Adedutan who spoke on the bank’s gain in leveraging and investing in technology in driving good customer services noted that the Covid19 pandemic has further acted as a catalyst for accelerated innovation that the bank desires.

“For us at the bank, we have seen the pandemic as a positive opportunity, and Fintech is key in tapping from this new wave of opportunities. In our first bank digital lab we create new digital experiences, enhancing new channels and products as well as leveraging between fintech and non-fintech within the ecosystem for co-innovation,” he said.

On his part, Callistus Obetta, Group Executive, Technology and Services, First Bank, said with over 90 successful online banking transactions done every second and about 20-30 million transactions per day, the bank is on a sure path of digital transformation.

For Obetta, data is mainstream in the digital journey, and the bank is taking effective strategy on mining data beyond just the traditional opening of bank accounts to various social media platforms to understand the patterns of consumer behaviour.

“It is a journey we have embarked on, and we are playing the lead role in, working and partnering with various Fintechs to achieve, ” he said.

In response to evolving trends in technology, Musa Jimoh, director payment system management, CBN, said the apex bank has reviewed its 10-year Payment Systems Vision (PSV-2030) strategy, which will now span for five years through 2025.

Amongst other things, Jimoh explained that the bank has flagged off the regulatory sandbox that would allow it to collaborate with players in the Fintech space in promoting a safe, reliable, and efficient payment systems to foster innovation without compromising the delivery of its mandate.

The second he noted was the open banking regime, which calls for commercial bank’s open of their databases to allow Fintechs and startups, leverage the data to provide valuable services.

“We have also collapsed our entire licence schemes into four, to reduce the hurdles faced by SMEs in approaching the CBN. We will be coming up with a new one, so that small businesses with innovative ideas can approach us without stress,” Jimoh said.

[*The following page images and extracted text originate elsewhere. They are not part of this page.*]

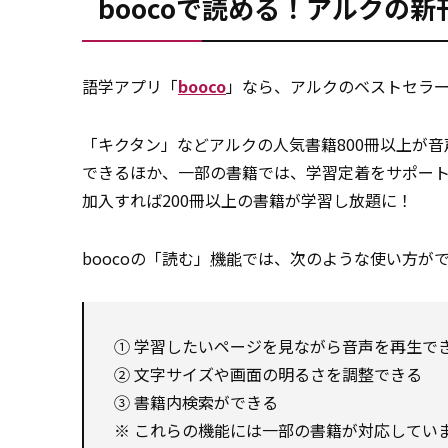
boocoで読める！アルクの
語学アプリ「
booco
」なら、アルクのベストセラー
「キクタン」などアルクの人気書籍800冊以上が
できるほか、一部の書籍では、学習定着をサポー
加入すれば200冊以上の書籍が学習し放題に！
boocoの「読む」
機能
では、次のような使い方が
① 学習したいページを見ながら音声を再生で
② 文字サイズや画面の明るさを調整できる
③ 書籍内検索ができる
※ これらの機能には一部の書籍が対応してい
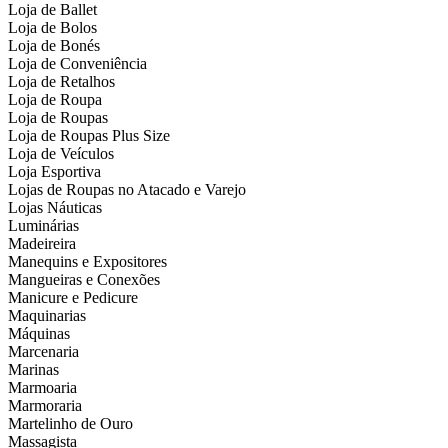
Loja de Ballet
Loja de Bolos
Loja de Bonés
Loja de Conveniência
Loja de Retalhos
Loja de Roupa
Loja de Roupas
Loja de Roupas Plus Size
Loja de Veículos
Loja Esportiva
Lojas de Roupas no Atacado e Varejo
Lojas Náuticas
Luminárias
Madeireira
Manequins e Expositores
Mangueiras e Conexões
Manicure e Pedicure
Maquinarias
Máquinas
Marcenaria
Marinas
Marmoaria
Marmoraria
Martelinho de Ouro
Massagista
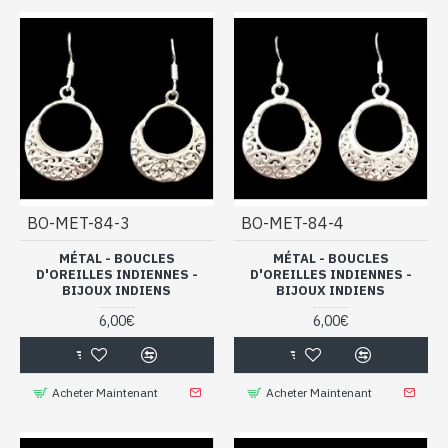
BO-MET-84-3
BO-MET-84-4
MÉTAL - BOUCLES
MÉTAL - BOUCLES
D'OREILLES INDIENNES -
D'OREILLES INDIENNES -
BIJOUX INDIENS
BIJOUX INDIENS
6,00€
6,00€
Acheter Maintenant
Acheter Maintenant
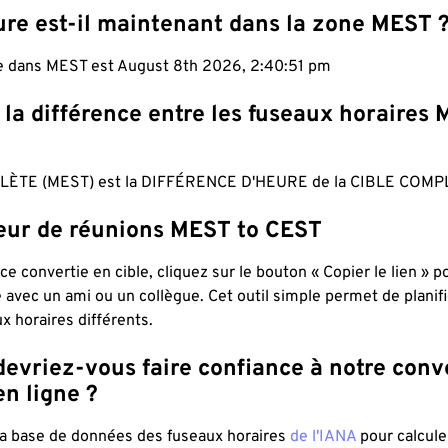
ure est-il maintenant dans la zone MEST 
le dans MEST est August 8th 2026, 2:40:52 pm
 la différence entre les fuseaux horaires
ÈTE (MEST) est la DIFFÉRENCE D'HEURE de la CIBLE COMPL
teur de réunions MEST to CEST
ce convertie en cible, cliquez sur le bouton « Copier le lien » 
 avec un ami ou un collègue. Cet outil simple permet de planif
x horaires différents.
evriez-vous faire confiance à notre conv
n ligne ?
 la base de données des fuseaux horaires
de l'IANA
pour calcule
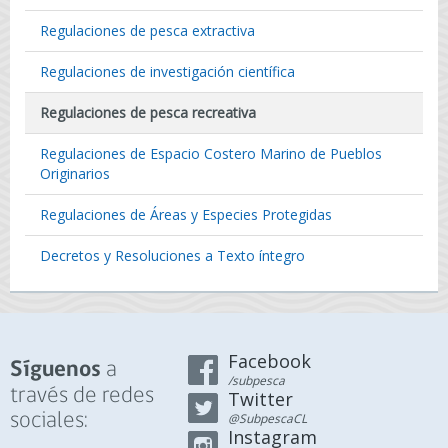
Regulaciones de pesca extractiva
Regulaciones de investigación científica
Regulaciones de pesca recreativa
Regulaciones de Espacio Costero Marino de Pueblos
Originarios
Regulaciones de Áreas y Especies Protegidas
Decretos y Resoluciones a Texto íntegro
Facebook
a
Síguenos
/subpesca
través de redes
Twitter
sociales:
@SubpescaCL
Instagram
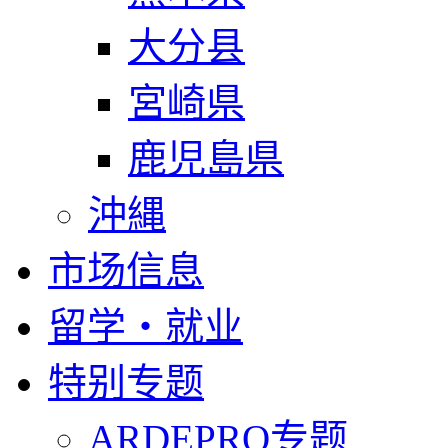
大分县
宮崎県
鹿児島県
沖縄
市场信息
留学・就业
特别专题
ARDEPRO专题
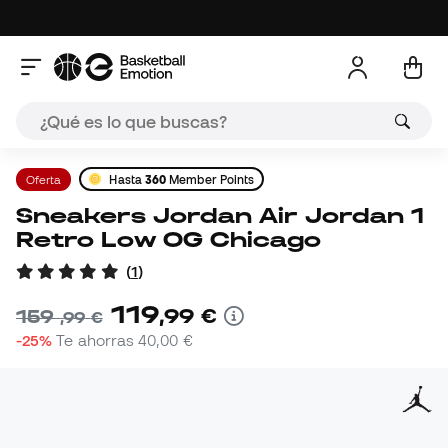
Oferta
Hasta
360
Member Points
Sneakers Jordan Air Jordan 1
Retro Low OG Chicago
(
1
)
119
,
99
€
159
,
99
€
-25%
Te ahorras
40,00 €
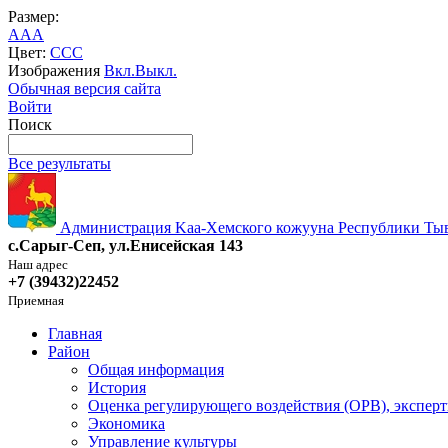
Размер:
A
A
A
Цвет:
C
C
C
Изображения
Вкл.
Выкл.
Обычная версия сайта
Войти
Поиск
Все результаты
Администрация Kaa-Хемского кожууна Республики Ты
с.Сарыг-Сеп, ул.Енисейская 143
Наш адрес
+7 (39432)22452
Приемная
Главная
Район
Общая информация
История
Оценка регулирующего воздействия (ОРВ), эксперт
Экономика
Управление культуры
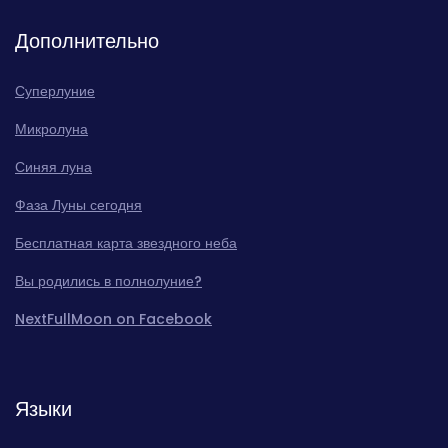
Дополнительно
Суперлуние
Микролуна
Синяя луна
Фаза Луны сегодня
Бесплатная карта звездного неба
Вы родились в полнолуние?
NextFullMoon on Facebook
Языки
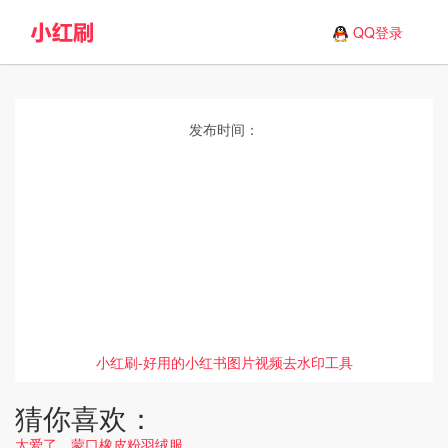
QQ登录
发布时间：
小红刷-好用的小红书图片视频去水印工具
猜你喜欢：
太爱了，蒙口橡皮粉羽绒服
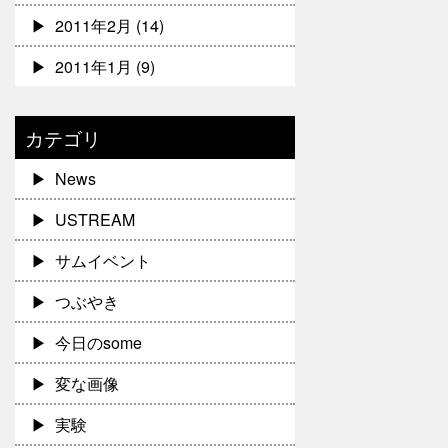
2011年2月
(14)
2011年1月
(9)
カテゴリ
News
USTREAM
サムイベント
つぶやき
今日のsome
変な画像
実験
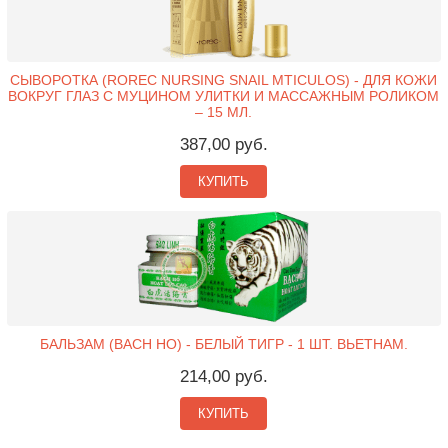
СЫВОРОТКА (ROREC NURSING SNAIL MTICULOS) - ДЛЯ КОЖИ
ВОКРУГ ГЛАЗ С МУЦИНОМ УЛИТКИ И МАССАЖНЫМ РОЛИКОМ
– 15 МЛ.
387,00 руб.
КУПИТЬ
БАЛЬЗАМ (BACH HO) - БЕЛЫЙ ТИГР - 1 ШТ. ВЬЕТНАМ.
214,00 руб.
КУПИТЬ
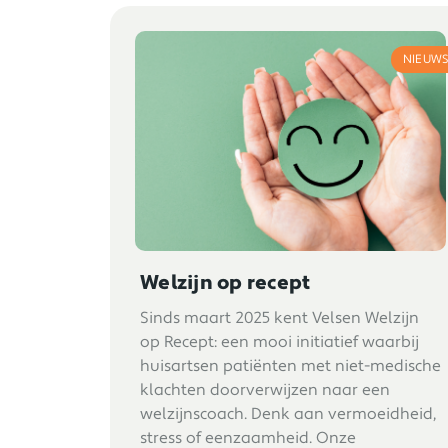
NIEUW
Welzijn op recept
Sinds maart 2025 kent Velsen Welzijn
op Recept: een mooi initiatief waarbij
huisartsen patiënten met niet-medische
klachten doorverwijzen naar een
welzijnscoach. Denk aan vermoeidheid,
stress of eenzaamheid. Onze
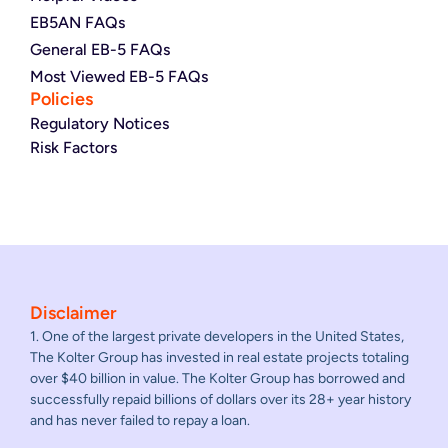
EB5AN FAQs
General EB-5 FAQs
Most Viewed EB-5 FAQs
Policies
Regulatory Notices
Risk Factors
Disclaimer
1. One of the largest private developers in the United States,
The Kolter Group has invested in real estate projects totaling
over $40 billion in value. The Kolter Group has borrowed and
successfully repaid billions of dollars over its 28+ year history
and has never failed to repay a loan.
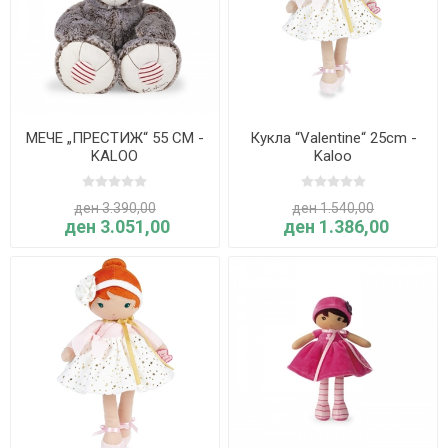
МЕЧЕ „ПРЕСТИЖ“ 55 CM -
Кукла “Valentine“ 25cm -
KALOO
Kaloo
ден 3.390,00
ден 1.540,00
ден 3.051,00
ден 1.386,00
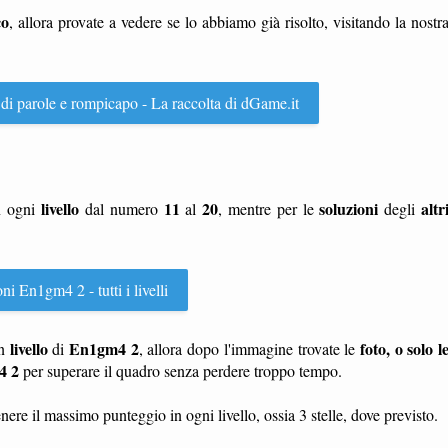
co
, allora provate a vedere se lo abbiamo già risolto, visitando la nostr
 di parole e rompicapo - La raccolta di dGame.it
livello
11
20
soluzioni
altr
n ogni
dal numero
al
, mentre per le
degli
ni En1gm4 2 - tutti i livelli
livello
En1gm4 2
foto, o solo l
n
di
, allora dopo l'immagine trovate le
4 2
per superare il quadro senza perdere troppo tempo.
nere il massimo punteggio in ogni livello, ossia 3 stelle, dove previsto.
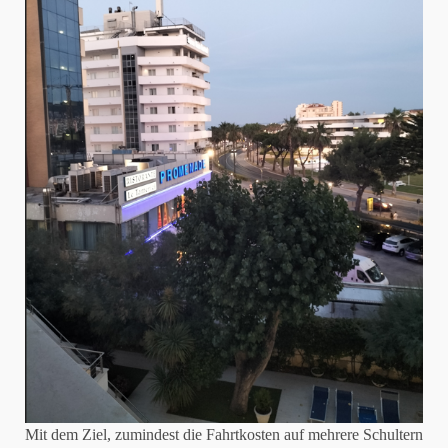
Mit dem Ziel, zumindest die Fahrtkosten auf mehrere Schultern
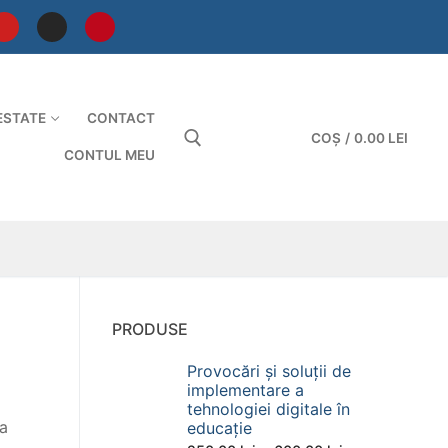
ESTATE
CONTACT
COȘ
/
0.00
LEI
CONTUL MEU
Caută după:
PRODUSE
Provocări și soluții de
implementare a
tehnologiei digitale în
ea
educație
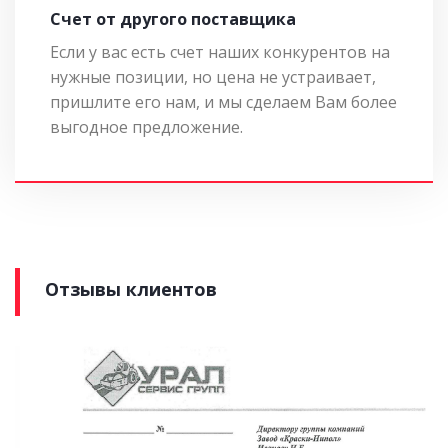
Cчет от другого поставщика
Если у вас есть счет наших конкурентов на
нужные позиции, но цена не устраивает,
пришлите его нам, и мы сделаем Вам более
выгодное предложение.
Отзывы клиентов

Speaking on the use of technology to curb fraudulent activities, the Executive Director, Technology and Services at Nigeria Inter-Bank Settlement System (NIBSS), Aminu Maina, said Artificial Intelligence is playing a huge role in reducing fraud.

He noted that NIBSS, which has stood as an enabler and part of the regulatory arm, is leveraging various technologies to reduce fraud and uphold financial security to enable the banks to have confidence on its platforms.

“In the world, we are in, consumers are the ones showing the way telling us what they want, and for us as regulators, we must ensure we don’t get in their way,” Maina said.